HOW TO COMPLETE THIS TASK:
Give back exactly the lines of the material below, starting with the line with "13: (106, 95)" and going on through the line with "18: (168, 128)".

DATA TO PROCESS:
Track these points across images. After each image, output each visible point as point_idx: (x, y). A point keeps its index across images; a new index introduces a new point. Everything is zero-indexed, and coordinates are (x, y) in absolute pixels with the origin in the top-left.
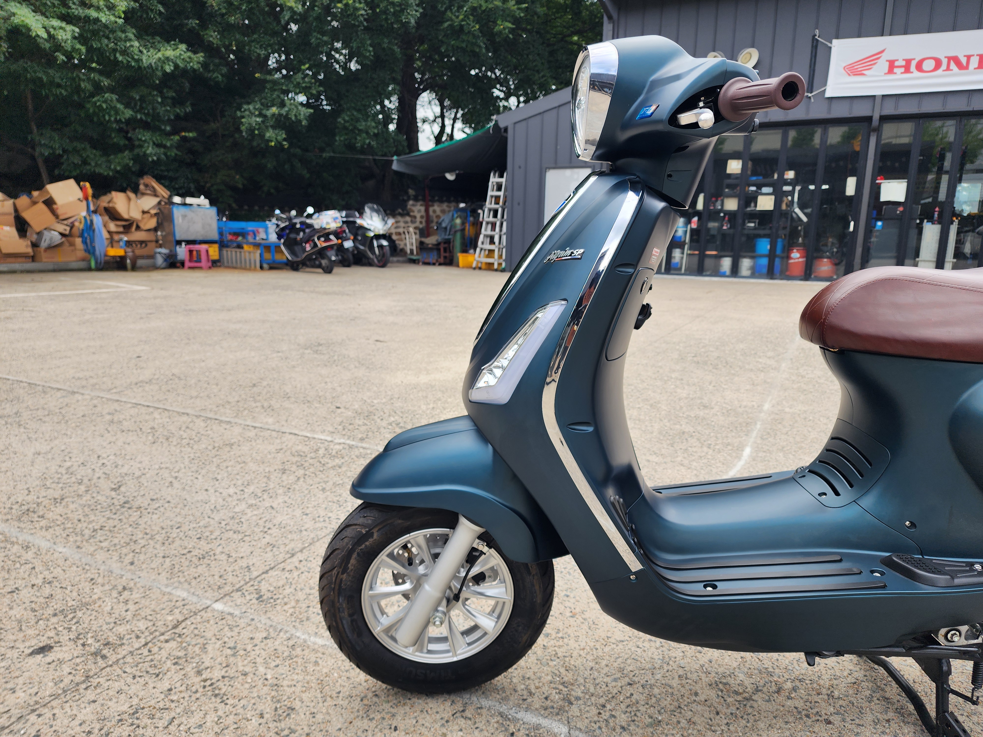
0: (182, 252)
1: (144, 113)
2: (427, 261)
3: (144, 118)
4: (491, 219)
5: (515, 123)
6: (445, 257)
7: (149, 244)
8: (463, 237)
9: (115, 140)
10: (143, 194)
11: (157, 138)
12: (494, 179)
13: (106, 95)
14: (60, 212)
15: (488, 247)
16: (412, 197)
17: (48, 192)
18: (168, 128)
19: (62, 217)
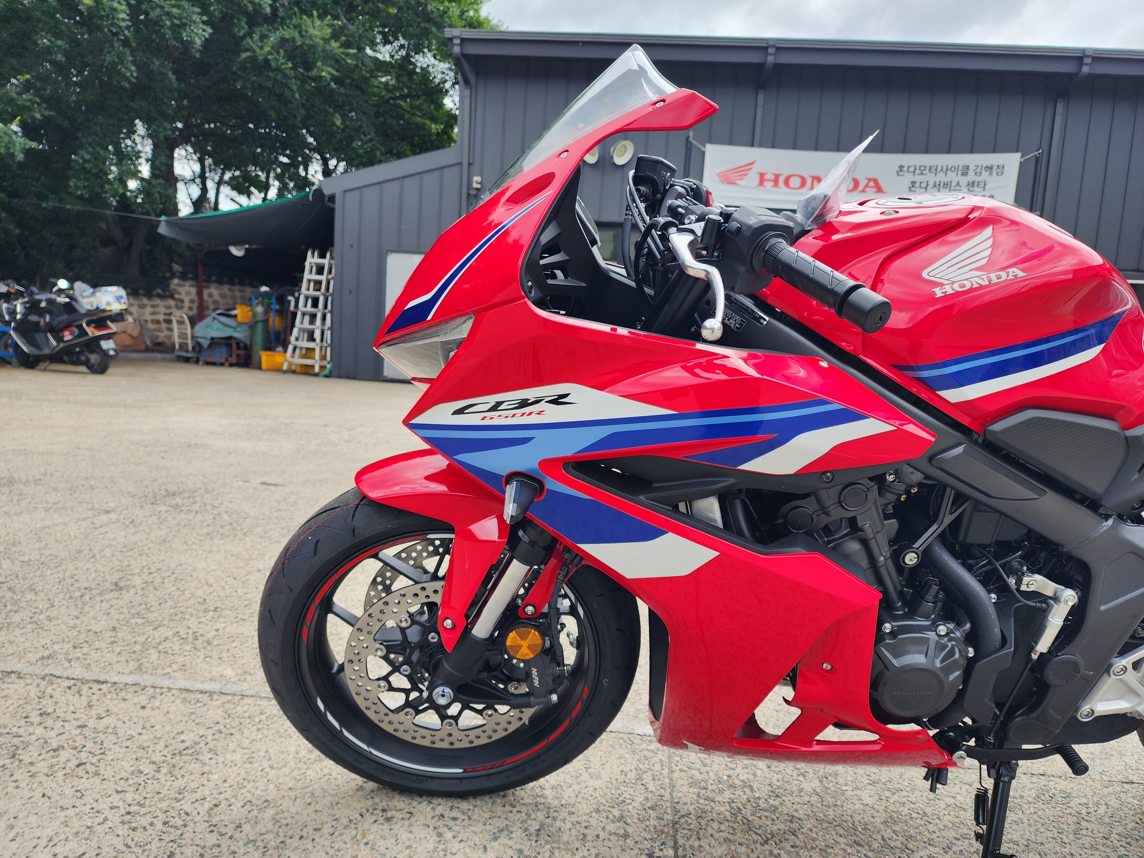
2: (211, 360)
4: (309, 309)
5: (345, 191)
6: (239, 357)
8: (266, 331)
12: (312, 259)
15: (305, 344)
16: (178, 274)
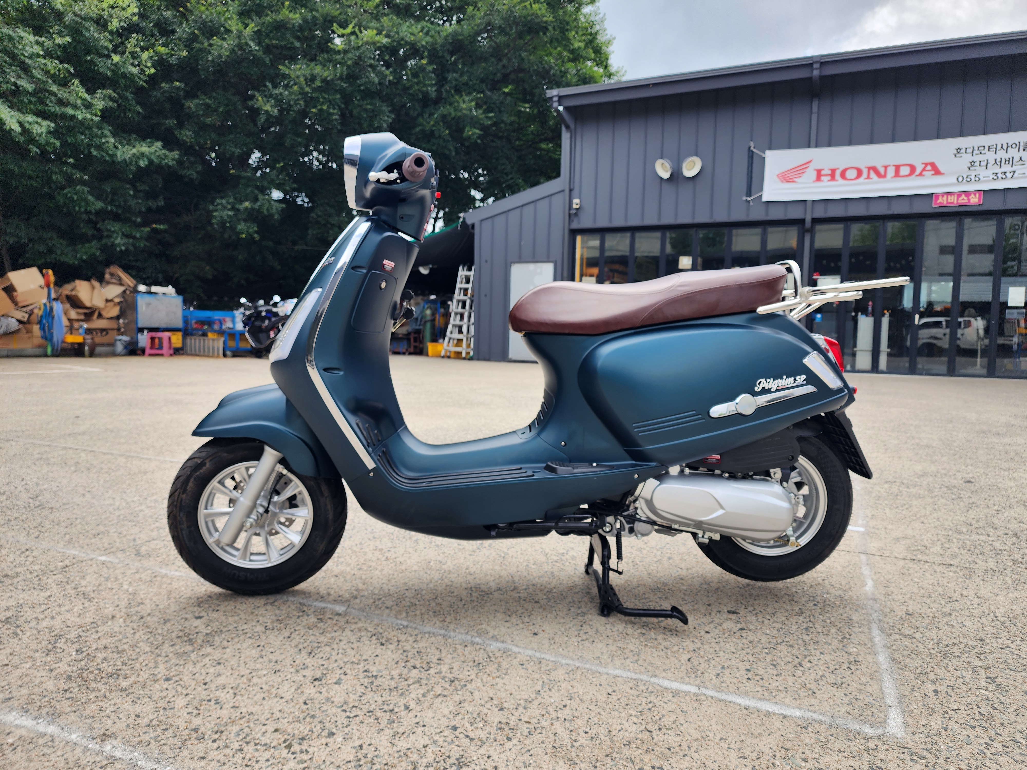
0: (143, 339)
1: (115, 206)
2: (396, 350)
3: (114, 209)
4: (460, 310)
5: (482, 221)
6: (415, 347)
7: (110, 332)
8: (433, 327)
9: (84, 230)
10: (108, 283)
11: (127, 229)
12: (462, 273)
13: (78, 187)
14: (19, 299)
15: (456, 336)
17: (8, 279)
18: (139, 220)
19: (21, 304)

TASK SOLUTION:
13: (106, 95)
14: (60, 212)
15: (488, 247)
16: (412, 197)
17: (48, 192)
18: (168, 128)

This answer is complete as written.